A stronger case for polyfills, though it was actually meant to argue for adding an element to the standard, comes from last year’s picture element saga. The Responsive Images Community Group developed a specification and implemented it (twice) with polyfills. Those developers weren’t happy when the W3C and WHATWG didn’t seem interested – conversations continue – but from my perspective they’d already done great work in creating the polyfills.

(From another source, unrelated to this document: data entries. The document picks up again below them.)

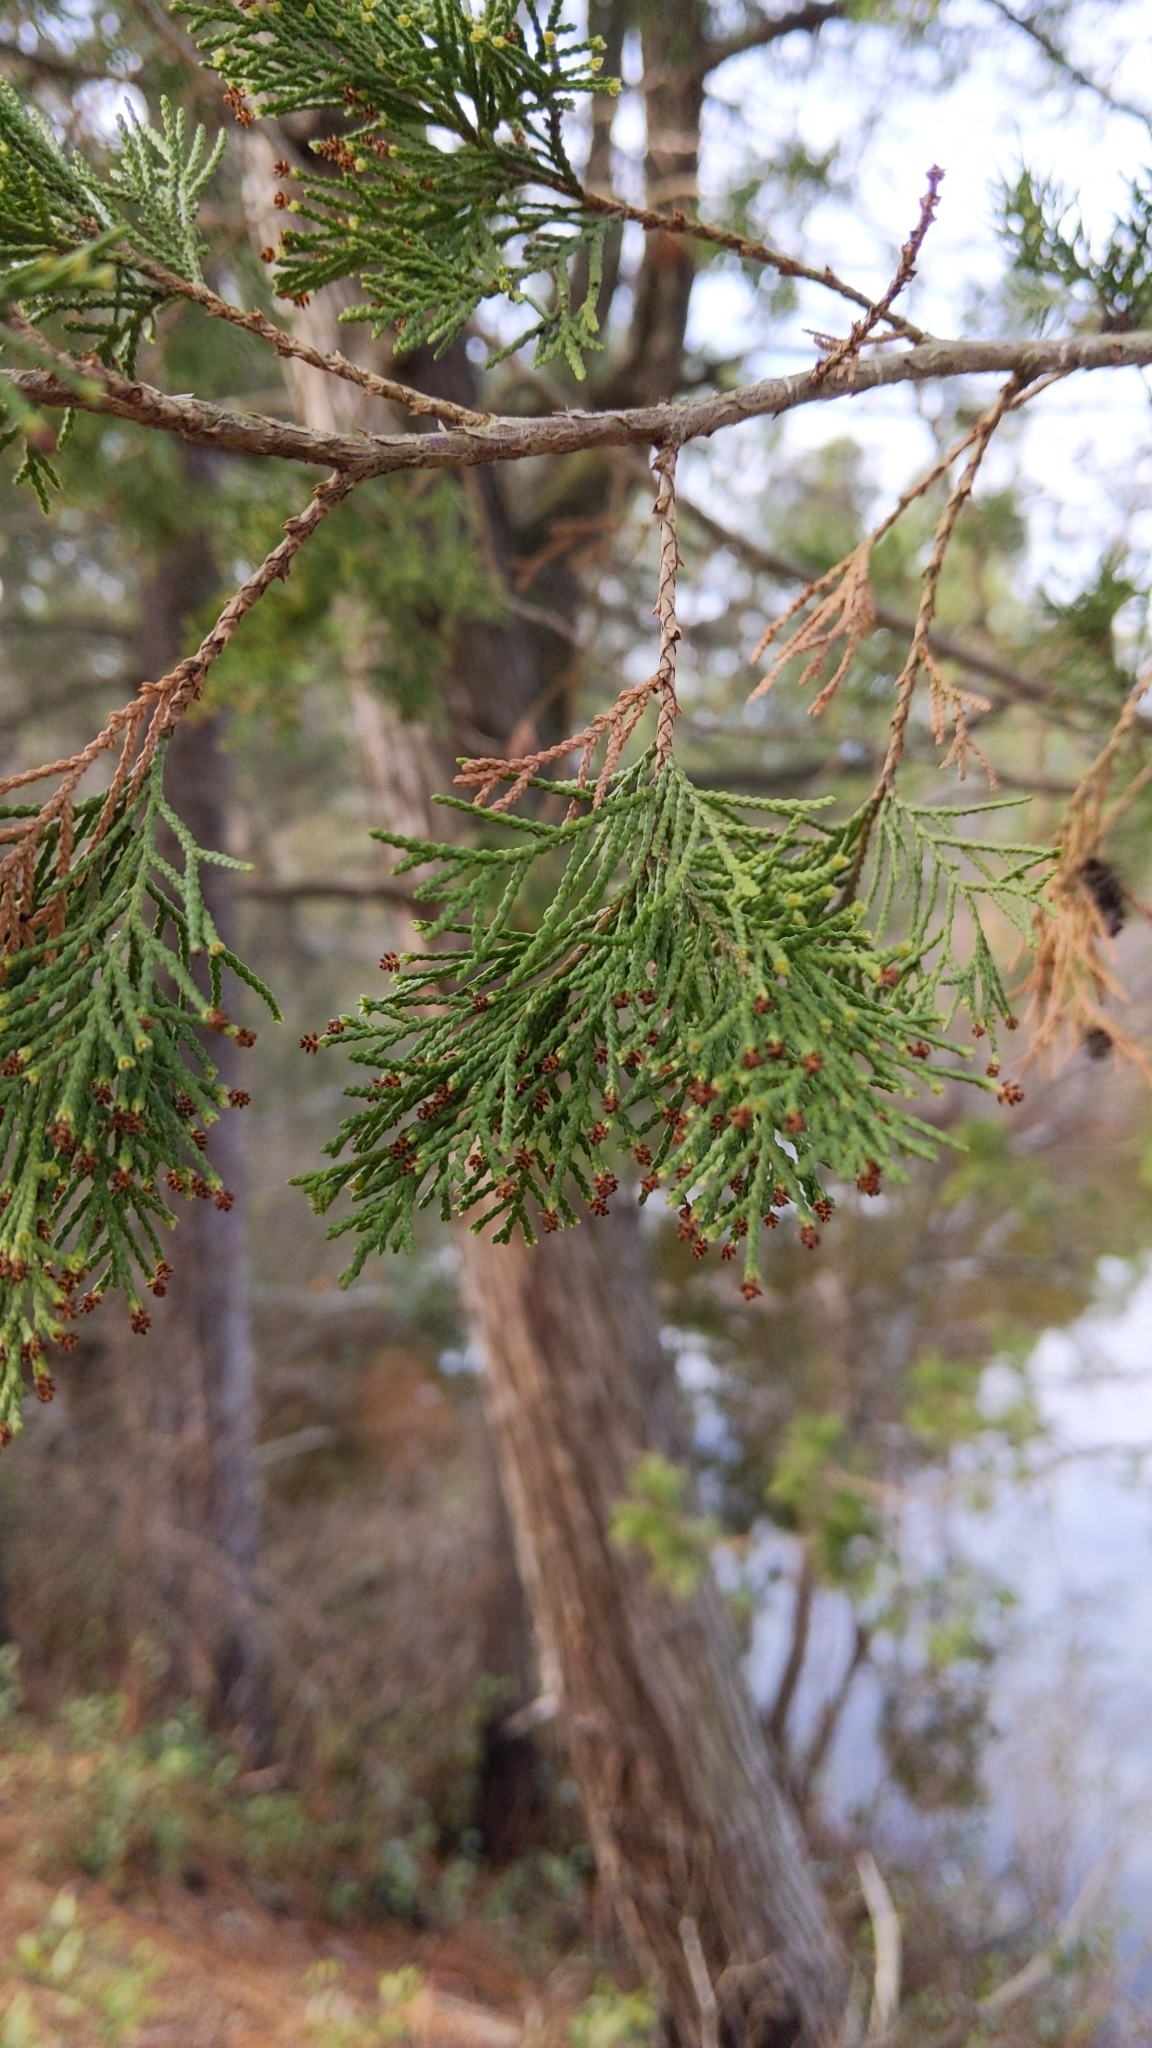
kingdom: Plantae
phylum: Tracheophyta
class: Pinopsida
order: Pinales
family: Cupressaceae
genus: Chamaecyparis
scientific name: Chamaecyparis thyoides
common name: Atlantic white cedar
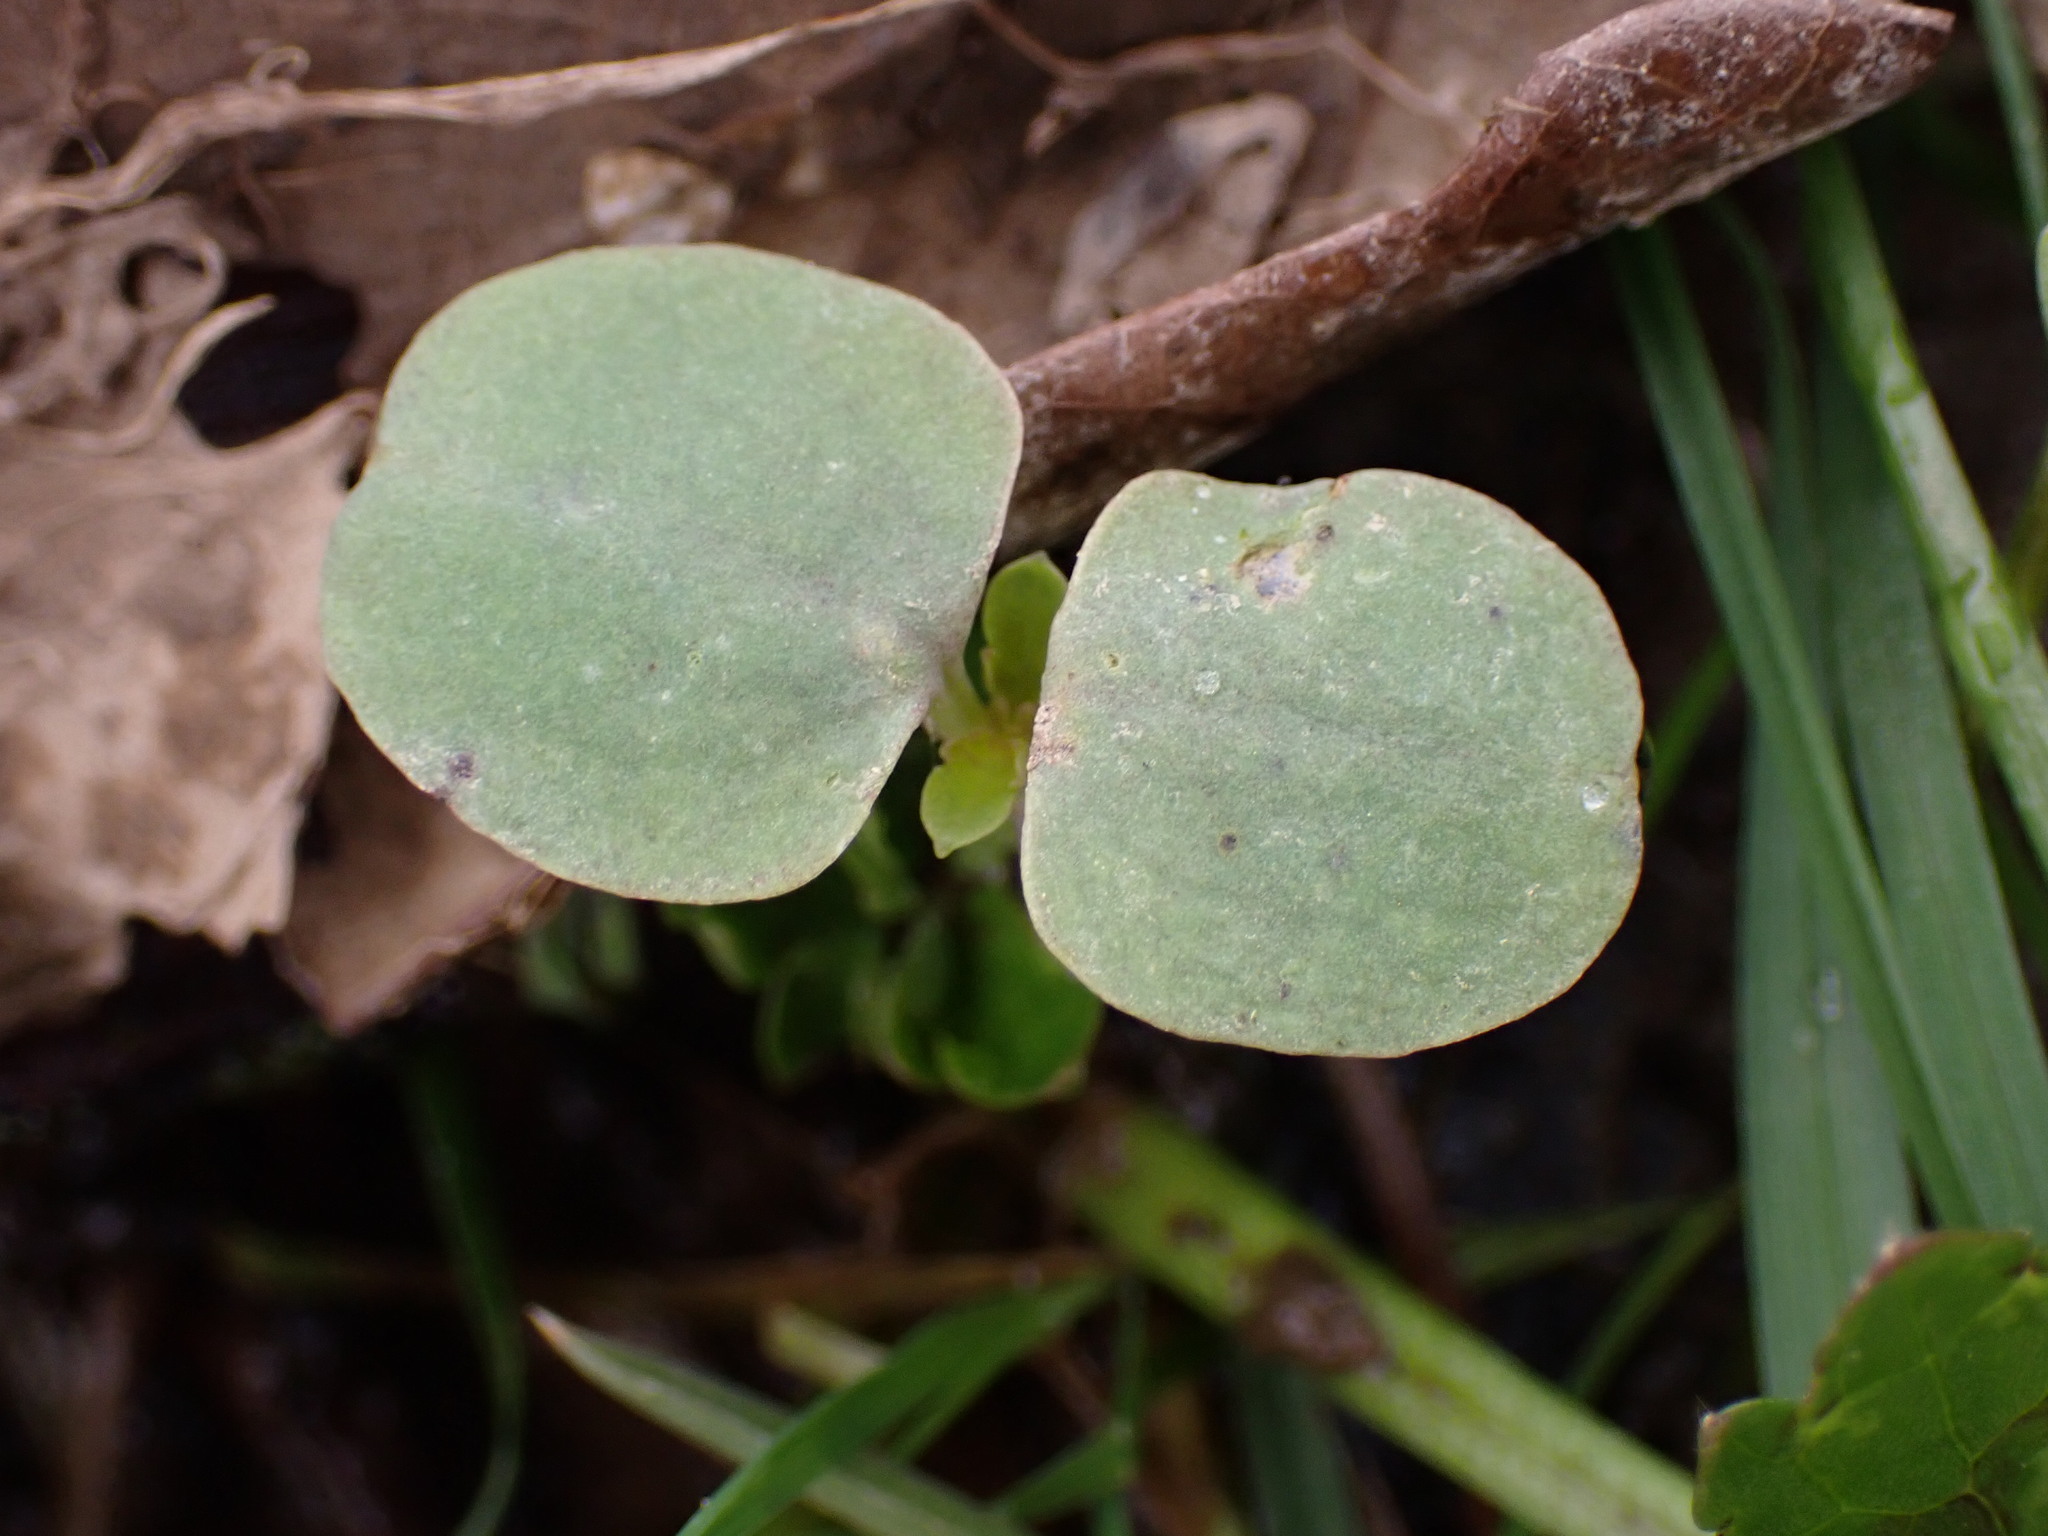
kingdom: Plantae
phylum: Tracheophyta
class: Magnoliopsida
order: Ericales
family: Balsaminaceae
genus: Impatiens
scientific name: Impatiens
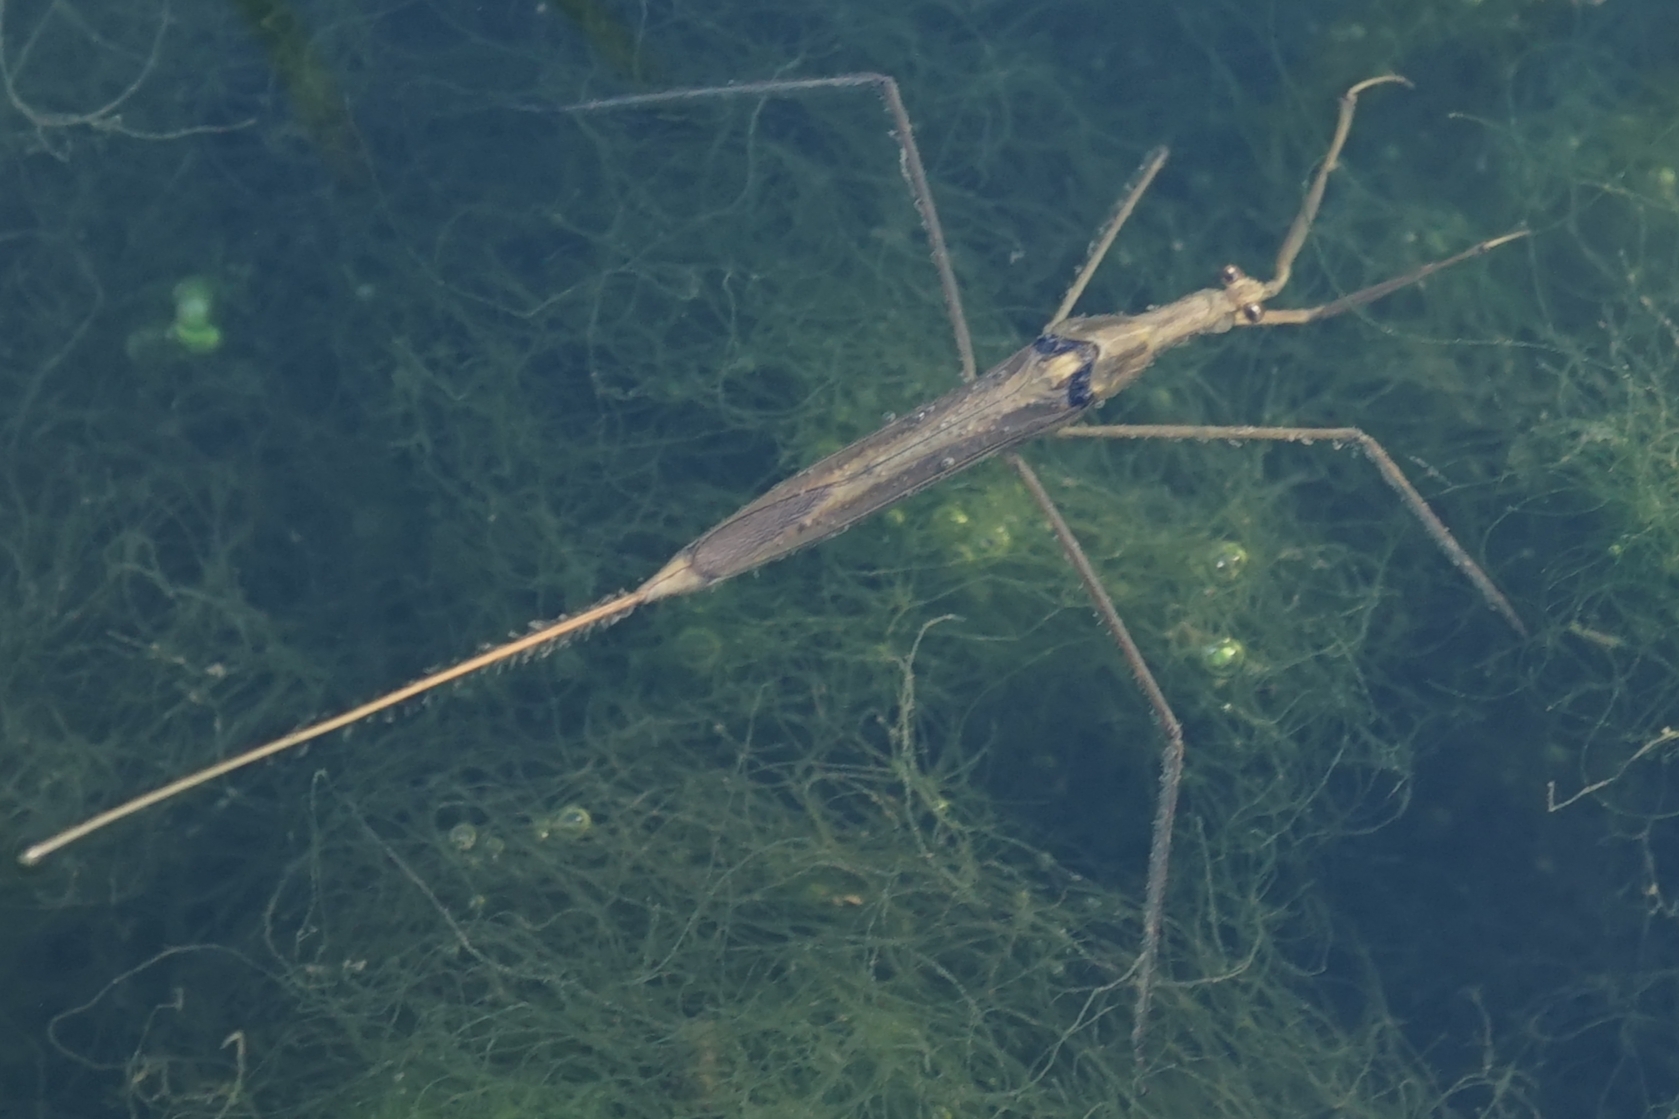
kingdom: Animalia
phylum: Arthropoda
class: Insecta
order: Hemiptera
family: Nepidae
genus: Ranatra
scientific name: Ranatra chinensis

Changing the focus away from markup standards is difficult. The Web Standards Project spent a decade or so (with some of my help) evangelizing the need for web standards, and disbanded recently in the face of success. The message that web tools need to be designed by a central organization is, for better or worse, deeply ingrained, but it’s time for markup to fall out of that story.

I’m not quite ready to join Matthew Butterick in proposing “that the W3C be disbanded.” The W3C (and WHATWG) are still doing good work developing the supporting infrastructure of CSS, WAI-ARIA, and JavaScript APIs. ECMA-262 continues their work on JavaScript.

It is well past time, though, for the W3C and the browser vendors to stop talking as if they constrain the markup developers can use and focus instead on the many things they can do to make the browsers supporting that markup processing more capable. HTML’s legacy vocabulary is a great foundation on which developers can build their own toolsets. The Web will benefit, however, from letting developers solve their information problems in their own ways, rather than trying to stuff too many things into a single vocabulary.

It’s hard to stop pursuing your greatest successes, even when they’ve been overshadowed by your other work. It’s time, though.

And if it’s too hard to stop standardizing, perhaps shifting the model, so that standards only codify work already done in polyfills, is an option. Even if centralized markup standards have benefits, let’s evolve them rather than design them.